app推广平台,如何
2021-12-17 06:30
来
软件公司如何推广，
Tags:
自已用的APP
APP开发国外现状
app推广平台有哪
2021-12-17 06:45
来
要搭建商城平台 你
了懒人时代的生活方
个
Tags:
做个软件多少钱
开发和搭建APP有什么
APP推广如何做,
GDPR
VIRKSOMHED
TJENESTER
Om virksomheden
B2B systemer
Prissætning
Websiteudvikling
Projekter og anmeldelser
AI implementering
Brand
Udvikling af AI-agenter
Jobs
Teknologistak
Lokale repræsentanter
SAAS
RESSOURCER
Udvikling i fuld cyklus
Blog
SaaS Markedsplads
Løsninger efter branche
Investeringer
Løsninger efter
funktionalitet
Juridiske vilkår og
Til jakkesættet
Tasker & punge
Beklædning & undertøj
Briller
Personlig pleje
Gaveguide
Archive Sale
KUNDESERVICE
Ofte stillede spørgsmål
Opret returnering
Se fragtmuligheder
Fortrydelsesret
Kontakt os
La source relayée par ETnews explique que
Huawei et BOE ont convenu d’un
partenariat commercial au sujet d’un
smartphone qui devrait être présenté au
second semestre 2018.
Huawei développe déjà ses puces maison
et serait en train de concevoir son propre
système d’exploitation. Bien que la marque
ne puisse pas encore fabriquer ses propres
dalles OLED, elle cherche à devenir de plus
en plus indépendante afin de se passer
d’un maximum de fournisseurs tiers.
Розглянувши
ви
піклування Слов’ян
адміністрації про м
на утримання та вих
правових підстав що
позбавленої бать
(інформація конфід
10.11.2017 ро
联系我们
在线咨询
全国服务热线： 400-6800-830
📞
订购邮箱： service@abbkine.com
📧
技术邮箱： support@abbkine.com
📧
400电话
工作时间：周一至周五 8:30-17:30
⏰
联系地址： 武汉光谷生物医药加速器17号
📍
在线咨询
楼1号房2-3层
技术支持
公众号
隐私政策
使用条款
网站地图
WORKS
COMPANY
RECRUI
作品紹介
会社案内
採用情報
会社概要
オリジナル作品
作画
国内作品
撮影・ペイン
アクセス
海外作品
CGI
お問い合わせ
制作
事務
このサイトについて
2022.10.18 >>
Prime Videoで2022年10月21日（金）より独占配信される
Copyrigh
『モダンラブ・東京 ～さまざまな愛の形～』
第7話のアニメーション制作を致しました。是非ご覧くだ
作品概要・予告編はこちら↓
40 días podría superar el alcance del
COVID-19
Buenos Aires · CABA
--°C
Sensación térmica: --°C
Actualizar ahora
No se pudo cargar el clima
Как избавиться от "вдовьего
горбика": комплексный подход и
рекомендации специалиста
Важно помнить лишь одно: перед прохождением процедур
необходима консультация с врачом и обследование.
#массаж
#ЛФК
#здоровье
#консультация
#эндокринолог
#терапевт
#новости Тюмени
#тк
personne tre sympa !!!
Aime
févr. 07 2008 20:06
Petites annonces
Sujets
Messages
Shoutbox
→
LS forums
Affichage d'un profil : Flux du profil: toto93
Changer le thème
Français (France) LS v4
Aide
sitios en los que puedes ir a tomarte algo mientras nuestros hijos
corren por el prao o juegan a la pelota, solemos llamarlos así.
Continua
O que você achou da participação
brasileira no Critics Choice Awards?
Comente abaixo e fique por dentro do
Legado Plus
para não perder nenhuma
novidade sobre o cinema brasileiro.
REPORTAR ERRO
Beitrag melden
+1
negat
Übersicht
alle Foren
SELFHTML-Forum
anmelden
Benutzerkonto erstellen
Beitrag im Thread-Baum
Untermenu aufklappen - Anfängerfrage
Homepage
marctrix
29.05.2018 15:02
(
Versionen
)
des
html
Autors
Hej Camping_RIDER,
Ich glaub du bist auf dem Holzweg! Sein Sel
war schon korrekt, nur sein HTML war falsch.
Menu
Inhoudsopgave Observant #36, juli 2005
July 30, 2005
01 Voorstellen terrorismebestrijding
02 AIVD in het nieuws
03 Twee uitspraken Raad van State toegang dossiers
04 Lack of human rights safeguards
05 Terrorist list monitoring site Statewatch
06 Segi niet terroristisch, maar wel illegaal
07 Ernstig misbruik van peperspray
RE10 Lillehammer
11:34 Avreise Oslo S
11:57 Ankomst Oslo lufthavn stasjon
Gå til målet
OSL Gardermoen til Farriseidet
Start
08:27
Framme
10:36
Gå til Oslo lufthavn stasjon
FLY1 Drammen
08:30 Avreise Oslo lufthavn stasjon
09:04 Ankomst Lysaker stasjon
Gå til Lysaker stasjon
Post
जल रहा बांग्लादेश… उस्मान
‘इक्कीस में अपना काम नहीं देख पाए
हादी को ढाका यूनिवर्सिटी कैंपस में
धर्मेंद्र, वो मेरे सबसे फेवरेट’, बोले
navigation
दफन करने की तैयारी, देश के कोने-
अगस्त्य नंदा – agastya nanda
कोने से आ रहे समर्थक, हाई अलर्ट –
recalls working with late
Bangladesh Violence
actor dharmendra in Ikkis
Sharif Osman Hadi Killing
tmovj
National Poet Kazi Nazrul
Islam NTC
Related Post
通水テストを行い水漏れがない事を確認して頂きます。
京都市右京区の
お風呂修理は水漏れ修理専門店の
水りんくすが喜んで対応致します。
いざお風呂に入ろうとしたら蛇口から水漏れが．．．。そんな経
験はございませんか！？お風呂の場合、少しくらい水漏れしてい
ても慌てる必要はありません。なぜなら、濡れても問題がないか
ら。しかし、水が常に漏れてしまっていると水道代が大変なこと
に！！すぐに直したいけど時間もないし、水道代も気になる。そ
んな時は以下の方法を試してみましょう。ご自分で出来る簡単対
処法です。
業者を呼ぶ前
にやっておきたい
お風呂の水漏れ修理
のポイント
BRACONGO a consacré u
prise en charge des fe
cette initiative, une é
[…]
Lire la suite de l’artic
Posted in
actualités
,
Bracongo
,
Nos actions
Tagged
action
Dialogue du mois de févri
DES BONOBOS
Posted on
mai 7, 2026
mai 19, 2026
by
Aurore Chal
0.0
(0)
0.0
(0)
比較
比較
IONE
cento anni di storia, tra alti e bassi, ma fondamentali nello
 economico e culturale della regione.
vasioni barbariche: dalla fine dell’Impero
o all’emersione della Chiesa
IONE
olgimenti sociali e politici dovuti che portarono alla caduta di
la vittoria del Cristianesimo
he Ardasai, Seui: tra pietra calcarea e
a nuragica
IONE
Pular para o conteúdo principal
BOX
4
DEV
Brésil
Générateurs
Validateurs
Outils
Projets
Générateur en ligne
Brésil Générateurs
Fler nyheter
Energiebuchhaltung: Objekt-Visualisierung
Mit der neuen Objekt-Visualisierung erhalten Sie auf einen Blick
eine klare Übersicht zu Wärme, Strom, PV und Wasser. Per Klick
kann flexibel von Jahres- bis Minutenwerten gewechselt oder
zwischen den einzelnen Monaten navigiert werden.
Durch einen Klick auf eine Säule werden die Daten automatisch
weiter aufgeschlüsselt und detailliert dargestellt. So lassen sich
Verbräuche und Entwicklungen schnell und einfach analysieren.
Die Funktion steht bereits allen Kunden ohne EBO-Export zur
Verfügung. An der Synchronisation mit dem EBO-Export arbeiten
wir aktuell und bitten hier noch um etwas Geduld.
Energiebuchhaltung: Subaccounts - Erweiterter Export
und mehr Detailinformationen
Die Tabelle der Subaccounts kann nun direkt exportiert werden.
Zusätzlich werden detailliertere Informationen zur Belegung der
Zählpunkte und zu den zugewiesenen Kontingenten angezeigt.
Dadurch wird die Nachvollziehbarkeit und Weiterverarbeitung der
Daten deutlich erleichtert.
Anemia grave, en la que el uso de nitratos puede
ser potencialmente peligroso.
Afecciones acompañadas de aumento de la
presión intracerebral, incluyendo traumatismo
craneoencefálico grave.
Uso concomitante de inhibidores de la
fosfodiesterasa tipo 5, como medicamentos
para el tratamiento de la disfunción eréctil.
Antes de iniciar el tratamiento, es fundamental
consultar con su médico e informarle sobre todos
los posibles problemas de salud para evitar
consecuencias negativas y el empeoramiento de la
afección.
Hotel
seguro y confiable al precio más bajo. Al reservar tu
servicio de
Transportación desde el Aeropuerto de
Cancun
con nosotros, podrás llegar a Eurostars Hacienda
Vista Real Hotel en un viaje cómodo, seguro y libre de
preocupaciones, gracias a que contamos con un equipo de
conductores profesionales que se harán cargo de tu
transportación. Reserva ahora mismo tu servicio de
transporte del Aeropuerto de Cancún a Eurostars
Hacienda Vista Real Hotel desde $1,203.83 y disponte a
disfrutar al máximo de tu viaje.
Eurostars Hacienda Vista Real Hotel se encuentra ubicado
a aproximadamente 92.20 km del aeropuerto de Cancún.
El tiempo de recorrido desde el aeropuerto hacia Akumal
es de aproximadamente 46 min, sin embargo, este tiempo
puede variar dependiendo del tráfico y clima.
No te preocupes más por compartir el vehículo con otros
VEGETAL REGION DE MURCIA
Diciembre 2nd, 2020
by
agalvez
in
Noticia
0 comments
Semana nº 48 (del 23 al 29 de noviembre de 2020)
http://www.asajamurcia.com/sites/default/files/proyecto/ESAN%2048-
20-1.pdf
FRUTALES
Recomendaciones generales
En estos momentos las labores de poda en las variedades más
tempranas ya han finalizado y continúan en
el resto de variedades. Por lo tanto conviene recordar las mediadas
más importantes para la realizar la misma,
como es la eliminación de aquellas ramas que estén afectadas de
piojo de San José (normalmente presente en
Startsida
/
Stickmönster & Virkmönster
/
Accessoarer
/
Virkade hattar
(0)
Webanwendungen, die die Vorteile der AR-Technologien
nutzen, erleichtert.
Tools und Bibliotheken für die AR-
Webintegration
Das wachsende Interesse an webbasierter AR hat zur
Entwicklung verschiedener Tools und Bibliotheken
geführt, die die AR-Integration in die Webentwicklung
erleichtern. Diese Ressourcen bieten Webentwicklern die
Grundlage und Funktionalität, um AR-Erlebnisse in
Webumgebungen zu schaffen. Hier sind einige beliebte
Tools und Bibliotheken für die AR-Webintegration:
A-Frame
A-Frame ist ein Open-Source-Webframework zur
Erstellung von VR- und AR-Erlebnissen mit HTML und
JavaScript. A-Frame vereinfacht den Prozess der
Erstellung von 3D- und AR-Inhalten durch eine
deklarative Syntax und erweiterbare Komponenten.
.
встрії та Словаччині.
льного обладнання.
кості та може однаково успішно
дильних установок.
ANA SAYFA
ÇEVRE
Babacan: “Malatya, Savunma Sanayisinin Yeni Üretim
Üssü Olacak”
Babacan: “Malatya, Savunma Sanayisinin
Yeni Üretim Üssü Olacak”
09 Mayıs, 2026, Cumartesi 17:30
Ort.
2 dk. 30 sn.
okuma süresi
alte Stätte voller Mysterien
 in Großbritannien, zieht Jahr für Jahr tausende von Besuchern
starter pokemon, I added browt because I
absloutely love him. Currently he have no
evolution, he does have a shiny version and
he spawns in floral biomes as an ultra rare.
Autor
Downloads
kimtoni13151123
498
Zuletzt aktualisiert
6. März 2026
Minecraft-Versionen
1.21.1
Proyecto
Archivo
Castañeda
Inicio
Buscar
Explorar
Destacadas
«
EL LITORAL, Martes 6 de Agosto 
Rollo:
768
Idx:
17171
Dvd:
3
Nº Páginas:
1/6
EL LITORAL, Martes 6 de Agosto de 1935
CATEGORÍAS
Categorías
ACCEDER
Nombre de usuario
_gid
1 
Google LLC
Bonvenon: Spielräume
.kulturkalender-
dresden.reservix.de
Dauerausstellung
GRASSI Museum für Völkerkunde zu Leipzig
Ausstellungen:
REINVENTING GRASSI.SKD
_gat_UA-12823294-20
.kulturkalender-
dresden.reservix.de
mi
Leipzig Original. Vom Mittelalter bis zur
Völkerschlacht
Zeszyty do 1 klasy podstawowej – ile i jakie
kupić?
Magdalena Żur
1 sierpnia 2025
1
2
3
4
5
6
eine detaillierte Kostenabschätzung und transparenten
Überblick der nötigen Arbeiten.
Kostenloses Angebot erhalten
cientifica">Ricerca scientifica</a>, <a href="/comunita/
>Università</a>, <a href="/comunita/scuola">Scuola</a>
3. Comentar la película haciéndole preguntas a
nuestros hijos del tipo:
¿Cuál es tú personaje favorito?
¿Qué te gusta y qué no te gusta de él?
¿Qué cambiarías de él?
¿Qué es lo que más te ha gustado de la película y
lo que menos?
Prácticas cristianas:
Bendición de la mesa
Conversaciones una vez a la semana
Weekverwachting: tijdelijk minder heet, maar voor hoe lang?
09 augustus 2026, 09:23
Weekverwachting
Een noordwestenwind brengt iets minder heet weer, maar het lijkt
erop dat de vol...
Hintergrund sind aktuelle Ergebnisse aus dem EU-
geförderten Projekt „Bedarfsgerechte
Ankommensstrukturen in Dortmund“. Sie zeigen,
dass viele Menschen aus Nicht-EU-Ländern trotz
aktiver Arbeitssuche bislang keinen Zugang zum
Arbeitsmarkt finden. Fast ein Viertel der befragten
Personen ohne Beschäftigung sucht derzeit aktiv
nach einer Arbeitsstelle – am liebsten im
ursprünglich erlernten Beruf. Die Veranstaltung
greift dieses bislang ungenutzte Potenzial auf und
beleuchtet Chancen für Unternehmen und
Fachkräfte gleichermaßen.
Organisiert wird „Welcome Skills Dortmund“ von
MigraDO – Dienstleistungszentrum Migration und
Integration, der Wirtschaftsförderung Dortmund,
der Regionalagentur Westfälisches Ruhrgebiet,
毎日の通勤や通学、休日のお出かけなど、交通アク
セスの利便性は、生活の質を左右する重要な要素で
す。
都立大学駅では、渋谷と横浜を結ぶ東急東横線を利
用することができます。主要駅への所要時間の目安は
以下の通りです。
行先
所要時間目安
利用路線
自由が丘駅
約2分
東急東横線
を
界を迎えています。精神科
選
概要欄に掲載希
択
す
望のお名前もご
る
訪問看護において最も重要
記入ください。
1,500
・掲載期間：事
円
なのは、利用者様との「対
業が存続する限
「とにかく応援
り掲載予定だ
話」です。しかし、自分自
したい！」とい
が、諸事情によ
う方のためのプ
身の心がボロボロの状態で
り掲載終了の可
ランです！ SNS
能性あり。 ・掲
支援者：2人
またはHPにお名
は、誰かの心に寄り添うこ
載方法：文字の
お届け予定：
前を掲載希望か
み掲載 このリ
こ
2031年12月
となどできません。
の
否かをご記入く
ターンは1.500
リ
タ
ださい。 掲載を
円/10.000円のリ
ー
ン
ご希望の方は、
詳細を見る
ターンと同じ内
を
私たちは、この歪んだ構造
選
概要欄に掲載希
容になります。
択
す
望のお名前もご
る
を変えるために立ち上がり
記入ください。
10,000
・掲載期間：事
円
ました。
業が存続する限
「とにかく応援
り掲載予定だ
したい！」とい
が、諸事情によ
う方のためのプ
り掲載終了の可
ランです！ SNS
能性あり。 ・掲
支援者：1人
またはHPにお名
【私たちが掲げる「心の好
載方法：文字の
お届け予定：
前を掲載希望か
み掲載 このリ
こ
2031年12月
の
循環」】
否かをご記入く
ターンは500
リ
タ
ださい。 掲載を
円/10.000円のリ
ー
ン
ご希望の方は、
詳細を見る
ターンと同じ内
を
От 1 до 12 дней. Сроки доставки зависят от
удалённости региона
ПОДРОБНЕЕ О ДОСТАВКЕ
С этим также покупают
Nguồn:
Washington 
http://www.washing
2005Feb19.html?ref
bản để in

TASK TO CARRY OUT — All that is wanted is a faithful reproduction of the line above with "prise en charge des fe", the line with "Validateurs", and every line in between.

ANSWER TO THIS PROBLEM —
prise en charge des fe
cette initiative, une é
[…]
Lire la suite de l’artic
Posted in
actualités
,
Bracongo
,
Nos actions
Tagged
action
Dialogue du mois de févri
DES BONOBOS
Posted on
mai 7, 2026
mai 19, 2026
by
Aurore Chal
0.0
(0)
0.0
(0)
比較
比較
IONE
cento anni di storia, tra alti e bassi, ma fondamentali nello
 economico e culturale della regione.
vasioni barbariche: dalla fine dell’Impero
o all’emersione della Chiesa
IONE
olgimenti sociali e politici dovuti che portarono alla caduta di
la vittoria del Cristianesimo
he Ardasai, Seui: tra pietra calcarea e
a nuragica
IONE
Pular para o conteúdo principal
BOX
4
DEV
Brésil
Générateurs
Validateurs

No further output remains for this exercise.